L’équipe de Nixon a ratissé plus large. Ils ont examiné des structures permanentes. Des stations de ravitaillement qui servent les navires de passage, pas seulement ceux qui rentrent chez eux. Peut-être faites-vous le plein d’une navette allant d’Encelade à Mimas. Peut-être que vous faites le plein d’un pétrolier en direction de Neptune.
Imaginez une station en surface. Il ne s’agit pas seulement de stocker du gaz. Il stocke l’encre. Engrais. Matières premières pour les imprimantes qui fabriquent des pièces détachées. Ustensiles. Textiles. Un visiteur accoste non seulement pour remplir des réservoirs, mais aussi pour réapprovisionner son garde-manger.
Est-ce réaliste ? Non, encore. Mais les calculs commencent à le permettre.
L’eau aide. Beaucoup. Cela représente 50 % de la masse de Titan. La majeure partie est constituée de roche dans le noyau. Mais l’eau existe. Sous la surface, il est liquide grâce aux sels d’ammoniaque qui l’empêchent de geler. Sur la surface? Glace solide. Récoltez-le. Buvez-le. Divisez-le en hydrogène. Combiner avec de l’air pour l’oxygène.
Les chercheurs ont comparé Titan à Mars. Vers la Lune. Aux astéroïdes géocroiseurs.
Verdict : Titan est lointain. Vous avez besoin de propulsion nucléaire pour rendre le transit efficace. Il est difficile d’y arriver.

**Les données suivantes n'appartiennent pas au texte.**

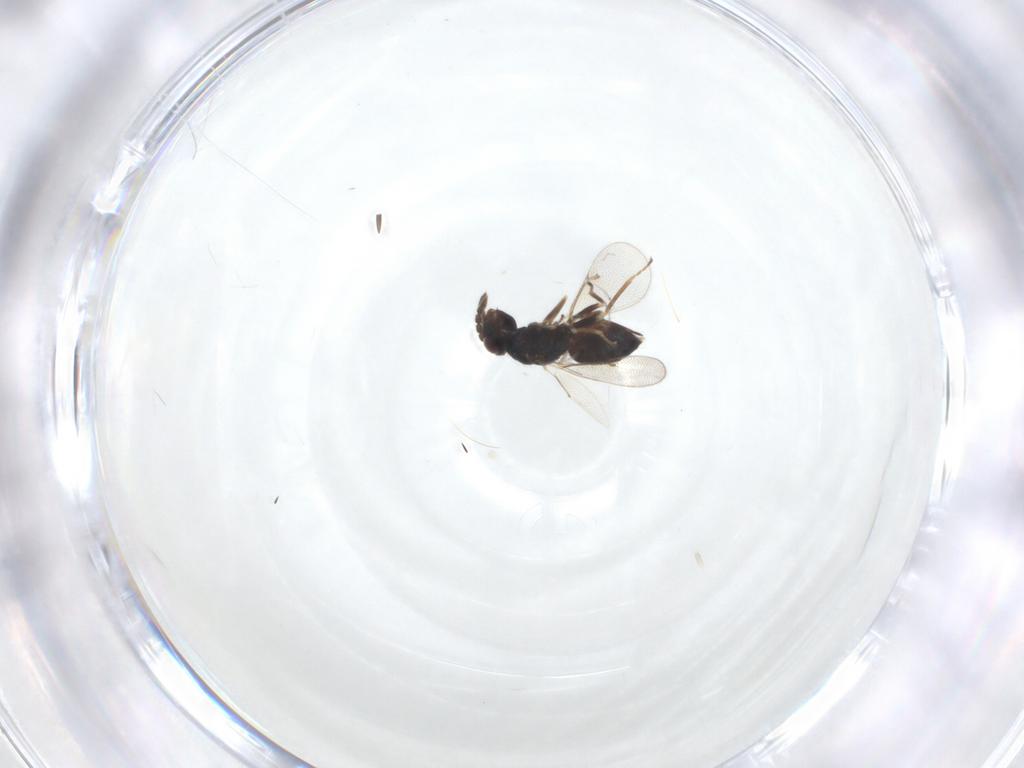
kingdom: Animalia
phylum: Arthropoda
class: Insecta
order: Hymenoptera
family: Eulophidae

Mais le potentiel ? Sans égal.
« Il n’existe tout simplement aucun autre monde comme Titan », insiste Nixon.
Seule lune avec un air épais. Seul corps en dehors de la Terre contenant des hydrocarbures atmosphériques et de surface en attente d’être récupérés.
Le hub de Saturne
Saturne pourrait devenir le centre de tout. Pas seulement Titan. Tout le système. La propre atmosphère de Saturne contient de l’hélium-3. Un isotope rare. Or combustible de fusion.
Ajoutez cela à l’eau, aux chaînes carbonées, aux gaz. C’est encore le golfe Persique.

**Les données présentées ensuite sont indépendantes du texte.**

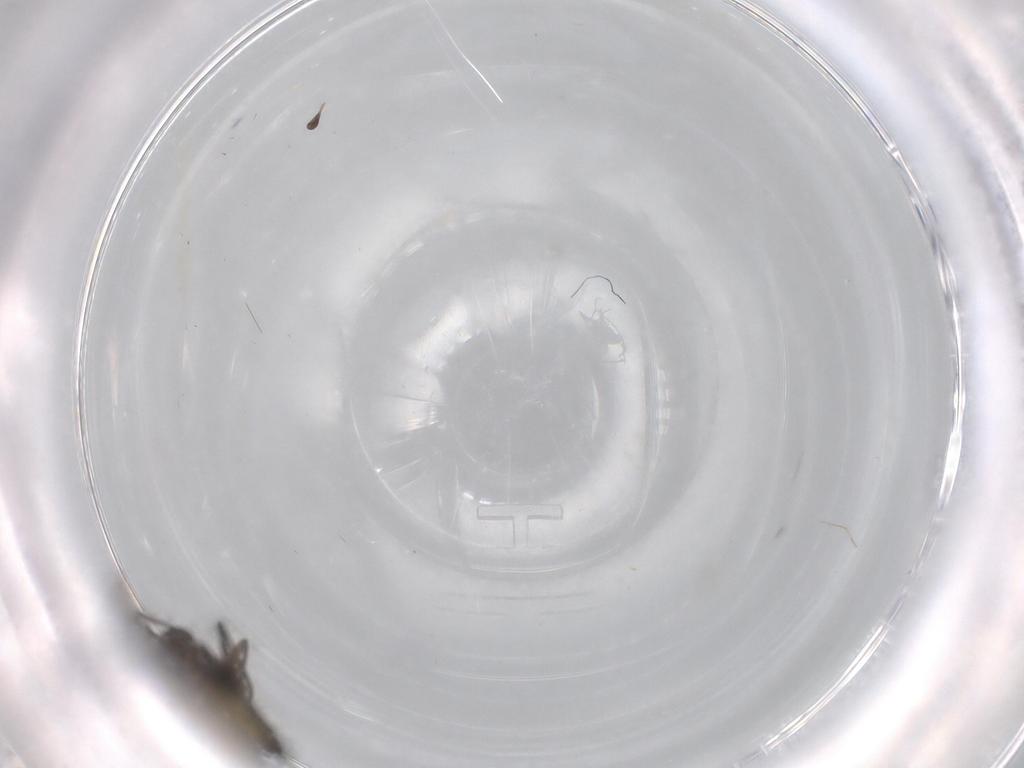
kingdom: Animalia
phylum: Arthropoda
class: Insecta
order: Diptera
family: Sciaridae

Construire une base là-bas ne consiste pas à planter un drapeau. Il s’agit de construire une industrie. Des capacités de fabrication qui répondent aux besoins humains depuis des générations. Maisons en plastique. Nourriture cultivée. Carburant local.
C’est un rêve lointain. Les défis sont considérables. Fusées nucléaires, survie dans des labyrinthes d’azote, froid extrême.
Mais c’est là. Assis dans l’ombre des anneaux. En attendant.